Shoppers waiting in lines at a grocery store.

Tariffs have had an impact on prices at grocery stores. Chase Castor/Getty Images

Fed officials worry less that inflation will surge again than that it will stall at recent levels.


“You’re not going to get me to declare victory on ‘soft landing,’” said Anna Paulson, the president of the Philadelphia Fed, in an interview last month. “Inflation needs to be at 2%. So we haven’t finished the job.” Her forecast pencils in monthly inflation readings consistent with 2% by year’s end.


The labor market, meanwhile, might be less sturdy than the report this past week suggested. Annual revisions showed the economy added an average of 15,000 jobs a month in all of 2025, lower than in almost any year outside of recessions since World War II. Job growth has been narrowly concentrated in healthcare and education.


“The labor market has been objectively weak,” said Cleveland. He added that the unemployment rate is more likely to rise than fall this year and that core inflation, using the Fed’s preferred gauge, will drop to 2.1% by year-end.


Unemployment has been stable because even though employers aren’t adding many workers, they aren’t cutting many either. It wouldn’t take much to shatter that fragile equilibrium.


One candidate: companies whose stock prices have tumbled as the artificial-intelligence boom reshuffles winners and losers might be forced to cut costs, including through layoffs.


Another risk is that household wealth has been buoyed by years of equity gains, and a sustained selloff could cause consumers to pull back, undermining an engine of economic growth.


Others think the bigger risk to the soft landing comes not from the labor market but from resilient consumers keeping inflation stuck above 2%.


“I’m a little nervous about the whole soft landing here because households are overall in good financial shape,” said Marc Giannoni, chief U.S. economist at Barclays. “Wealth has gone up pretty much across the board.” Giannoni sees unemployment decreasing to 4% this year with inflation holding around 2.8%—the mirror image of Cleveland’s forecast.

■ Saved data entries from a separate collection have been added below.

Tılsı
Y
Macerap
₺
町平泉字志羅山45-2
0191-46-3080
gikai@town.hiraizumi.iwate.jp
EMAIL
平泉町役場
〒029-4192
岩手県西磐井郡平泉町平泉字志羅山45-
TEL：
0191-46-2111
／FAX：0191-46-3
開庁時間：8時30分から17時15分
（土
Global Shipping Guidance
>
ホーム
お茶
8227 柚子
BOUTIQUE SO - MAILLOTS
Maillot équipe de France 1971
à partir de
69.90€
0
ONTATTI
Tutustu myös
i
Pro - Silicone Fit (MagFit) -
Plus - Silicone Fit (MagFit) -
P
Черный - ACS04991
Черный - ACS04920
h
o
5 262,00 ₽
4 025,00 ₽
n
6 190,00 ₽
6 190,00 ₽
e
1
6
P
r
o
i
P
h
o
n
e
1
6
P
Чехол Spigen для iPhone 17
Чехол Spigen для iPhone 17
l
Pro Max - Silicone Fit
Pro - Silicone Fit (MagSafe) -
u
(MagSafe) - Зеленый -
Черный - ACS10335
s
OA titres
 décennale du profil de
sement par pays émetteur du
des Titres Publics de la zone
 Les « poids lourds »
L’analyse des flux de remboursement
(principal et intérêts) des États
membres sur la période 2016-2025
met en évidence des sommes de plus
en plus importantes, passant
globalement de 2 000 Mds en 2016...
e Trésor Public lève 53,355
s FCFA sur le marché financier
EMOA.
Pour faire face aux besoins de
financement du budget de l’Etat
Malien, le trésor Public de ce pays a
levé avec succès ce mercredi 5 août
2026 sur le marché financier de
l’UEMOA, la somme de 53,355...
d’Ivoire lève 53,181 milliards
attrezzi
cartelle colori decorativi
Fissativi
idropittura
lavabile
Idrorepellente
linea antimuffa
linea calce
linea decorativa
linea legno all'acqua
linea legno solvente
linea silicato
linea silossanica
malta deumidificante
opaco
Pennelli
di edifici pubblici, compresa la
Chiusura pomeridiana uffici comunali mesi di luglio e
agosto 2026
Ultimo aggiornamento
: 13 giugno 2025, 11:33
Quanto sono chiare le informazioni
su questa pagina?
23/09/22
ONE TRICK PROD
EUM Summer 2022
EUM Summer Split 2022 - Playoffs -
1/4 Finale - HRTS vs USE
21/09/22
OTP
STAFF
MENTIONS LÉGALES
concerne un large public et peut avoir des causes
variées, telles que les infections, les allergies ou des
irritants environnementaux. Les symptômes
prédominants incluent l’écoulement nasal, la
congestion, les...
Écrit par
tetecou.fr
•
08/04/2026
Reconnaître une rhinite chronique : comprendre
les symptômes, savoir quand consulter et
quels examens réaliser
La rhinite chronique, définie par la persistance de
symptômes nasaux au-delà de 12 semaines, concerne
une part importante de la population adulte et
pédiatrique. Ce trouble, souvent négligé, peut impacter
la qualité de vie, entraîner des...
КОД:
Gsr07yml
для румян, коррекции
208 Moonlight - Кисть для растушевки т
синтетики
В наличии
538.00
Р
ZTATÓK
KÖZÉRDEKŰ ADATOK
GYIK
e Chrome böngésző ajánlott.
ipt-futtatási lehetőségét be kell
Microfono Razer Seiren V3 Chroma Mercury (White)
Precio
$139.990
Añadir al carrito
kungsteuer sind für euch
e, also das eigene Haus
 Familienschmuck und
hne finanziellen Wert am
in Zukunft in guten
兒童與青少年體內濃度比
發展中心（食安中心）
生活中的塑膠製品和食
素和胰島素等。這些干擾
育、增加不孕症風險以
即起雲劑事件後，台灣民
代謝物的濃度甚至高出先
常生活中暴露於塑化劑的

He said the popular narrative of a K-shaped economy in which wealthy households drive disproportionate growth in spending, masking broader fragilities among savings-depleted, lower-income consumers, has been exaggerated. That is good news for the expansion. It is less good news for getting inflation back to 2%.


Capital spending on AI contributed nearly a full percentage point to economic output last year and could do so again this year, said Daleep Singh, chief global economist at PGIM Fixed Income.


Fiscal policy might add another tailwind. Ahead of this fall’s midterm elections, the Trump administration has reason to pursue expansive fiscal policies and to be more careful about trade actions that, after steep tariff increases this past April, added to the cost-of-living pressures the president had promised to fix, said Singh, a former economic adviser to President Joe Biden. He sees inflation ending the year at around 3%.


A closer look at Friday’s report revealed inflation challenges lurking under the surface. Shelter costs, which had been the single largest driver of elevated inflation in recent years, have finally cooled meaningfully.


But prices for services outside of housing remained firm, and tariff-sensitive goods prices accelerated. Stripping out used cars, core-goods prices rose at a 4.4% annualized rate in January, the fastest pace in three years. Analysts said that report also suggested that automakers, who absorbed tariff-related costs throughout 2025, passed more of them along to buyers.


Jerome Powell, whose term as Fed chair ends in May, has guided the economy through the worst inflation in four decades and relentless political pressure to change course. He is poised to leave with the soft landing closer than anyone had good reason to expect. But it isn’t secured.


If the economy stays strong, the White House might find itself demanding rate cuts that solid growth wouldn’t historically justify. Whether President Trump’s choice to succeed Powell, Kevin Warsh, inherits a mandate to consolidate recent gains or push for something more ambitious could determine what comes next.